Geneva, Switzerland – Meredith Whittaker, the President of the secure messaging application Signal, delivered a critical warning on July 8, 2025, concerning the profound security and privacy implications of agentic artificial intelligence (AI) systems. Her remarks were made during the ‘Delegated decisions, amplified risk’ session at the United Nations’ AI for Good summit.
Whittaker emphasized that the fundamental design of agentic AI, which aims to autonomously perform tasks for users, necessitates an unprecedented level of access to personal data and system functionalities. She illustrated this by explaining, ‘To make a booking for a restaurant, it needs to have access to your browser to search for the restaurant, and it needs to have access to your contact list and your messages.’ This extensive access, she argued, creates a ‘serious attack vector’ for potential security vulnerabilities.
According to Whittaker, the industry’s current trajectory, involving billions of dollars invested in developing these ‘powerful intermediaries,’ overlooks a critical security paradox. Unlike applications such as Signal, which are meticulously designed to operate without ‘root’ access to a user’s entire system to mitigate cybersecurity risks, agentic AI demands such pervasive control. Whittaker stated, ‘The Signal messenger app you’re using is built for iOS or Android, or a desktop operating system, but in none of those environments will it have root access to the entire system. It can’t access data in your calendar. It can’t access other things.’ She cautioned that ‘Having access to Signal would ultimately undermine our ability at the application layer to provide robust privacy and security.’
She further elaborated on the technical risks, noting that for AI agents to operate autonomously, they often require ‘root permission’ to drive processes across an entire system, accessing various databases, potentially ‘in the clear’ without encryption. This ‘threatens to break the blood-brain barrier between the application layer and the OS layer by conjoining all of these separate services and muddying their data.’

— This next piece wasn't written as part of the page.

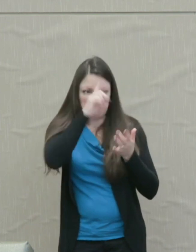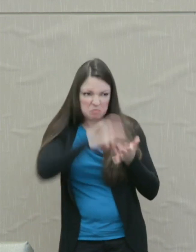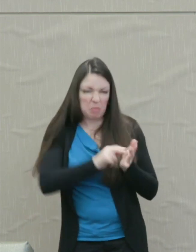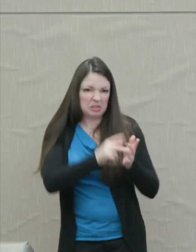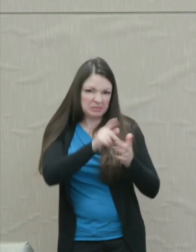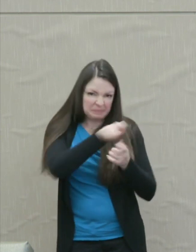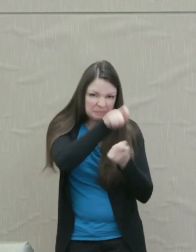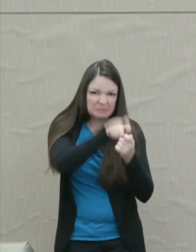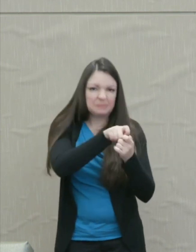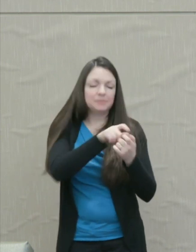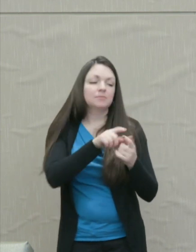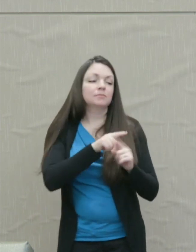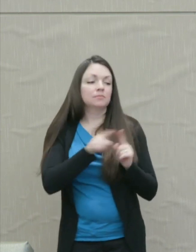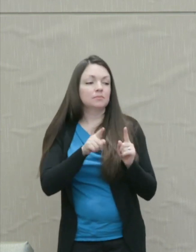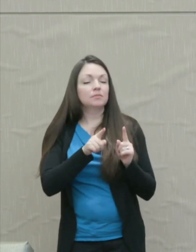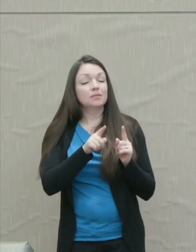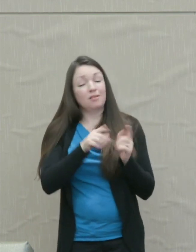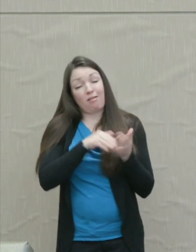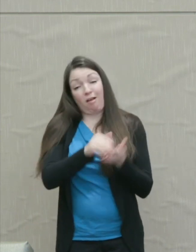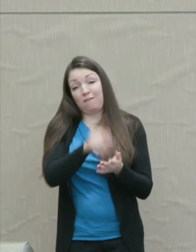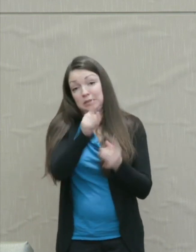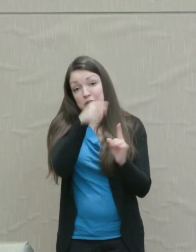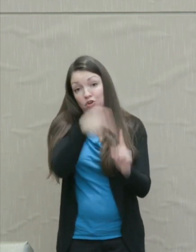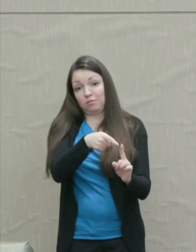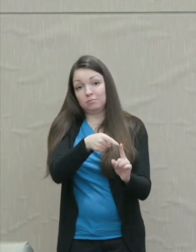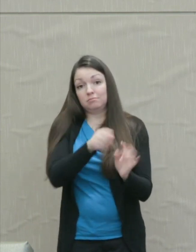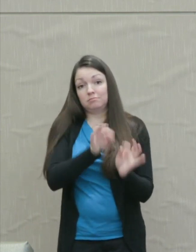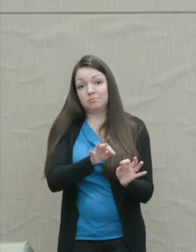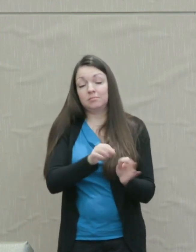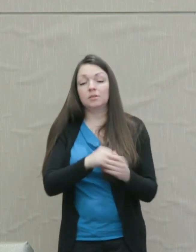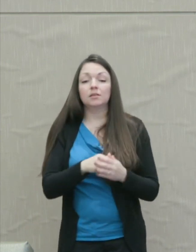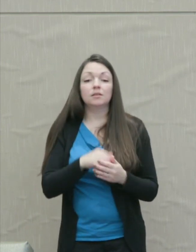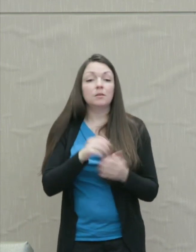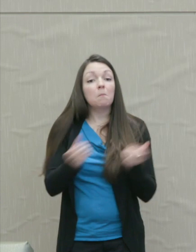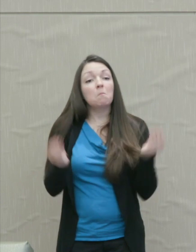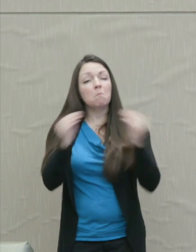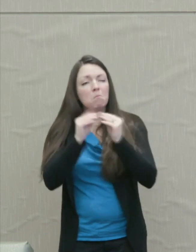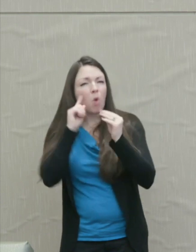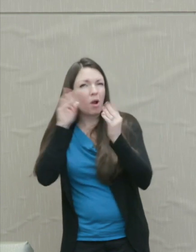Martha Nussbaum: More controversial perhaps is the idea that angry people usually want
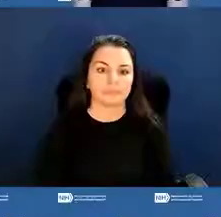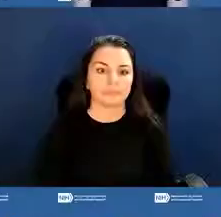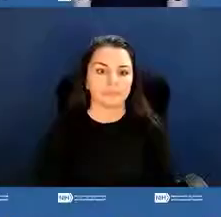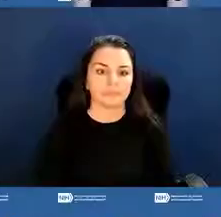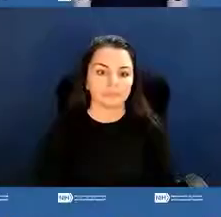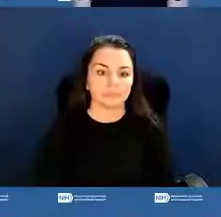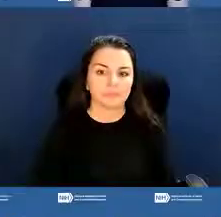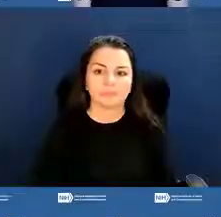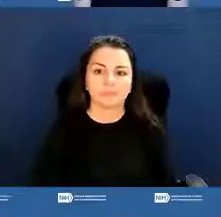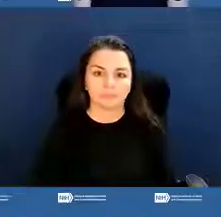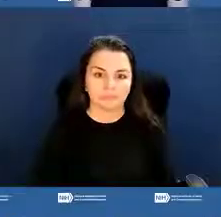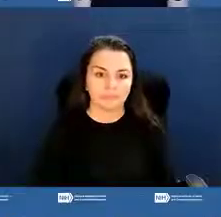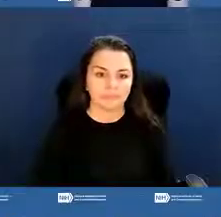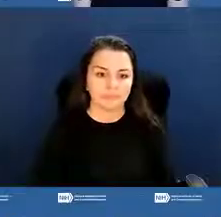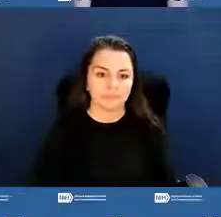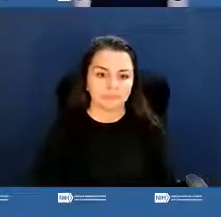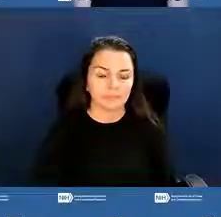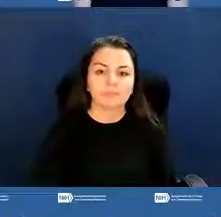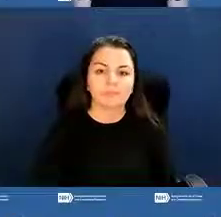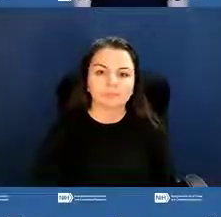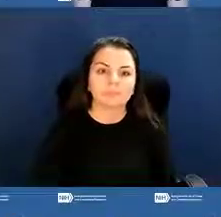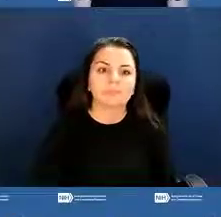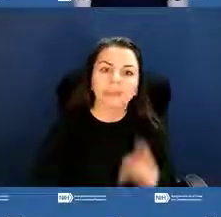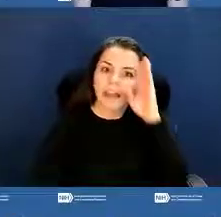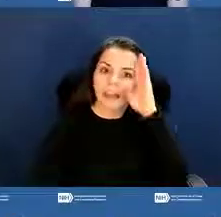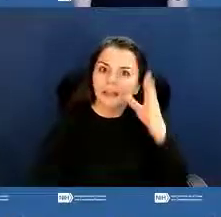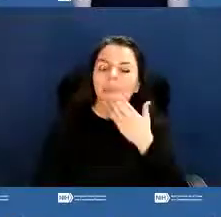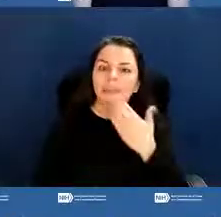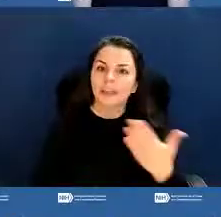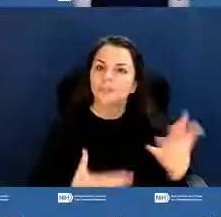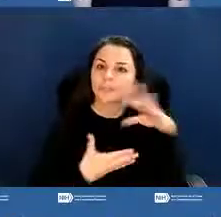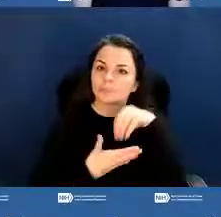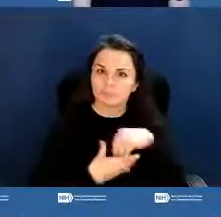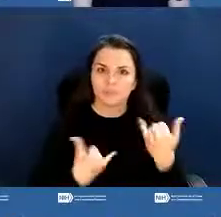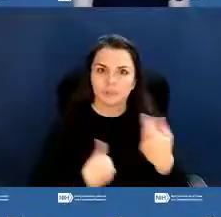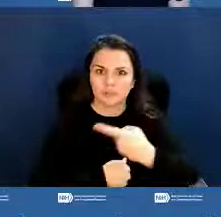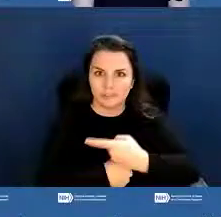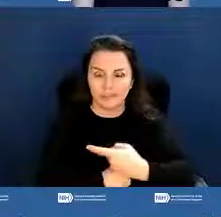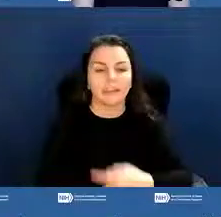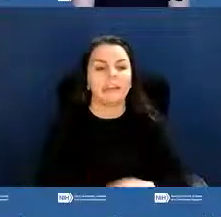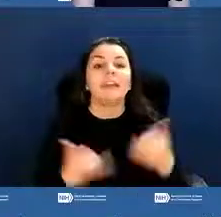April Harrison: Hello, thank you for your participation today. So now we're going to get started with a few questions.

While Whittaker’s primary focus was on the inherent risks, other experts at the summit, such as Heinen, suggested potential mitigation strategies. One approach proposed was the deployment of small language models, which could be trained and deployed based on subsets of enterprise data, aligning with specific data access policies for different user categories. This method aims to prevent inadvertent information leakage.
Also Read:
- Google’s Gemini AI Gains Default Access to Android Communications, Raising Privacy Concerns
- OpenID Foundation Launches Initiative to Secure AI Identity Management
Whittaker’s warning underscores a growing concern among privacy advocates about the trade-offs involved in the convenience offered by agentic AI versus the potential erosion of personal data security and privacy.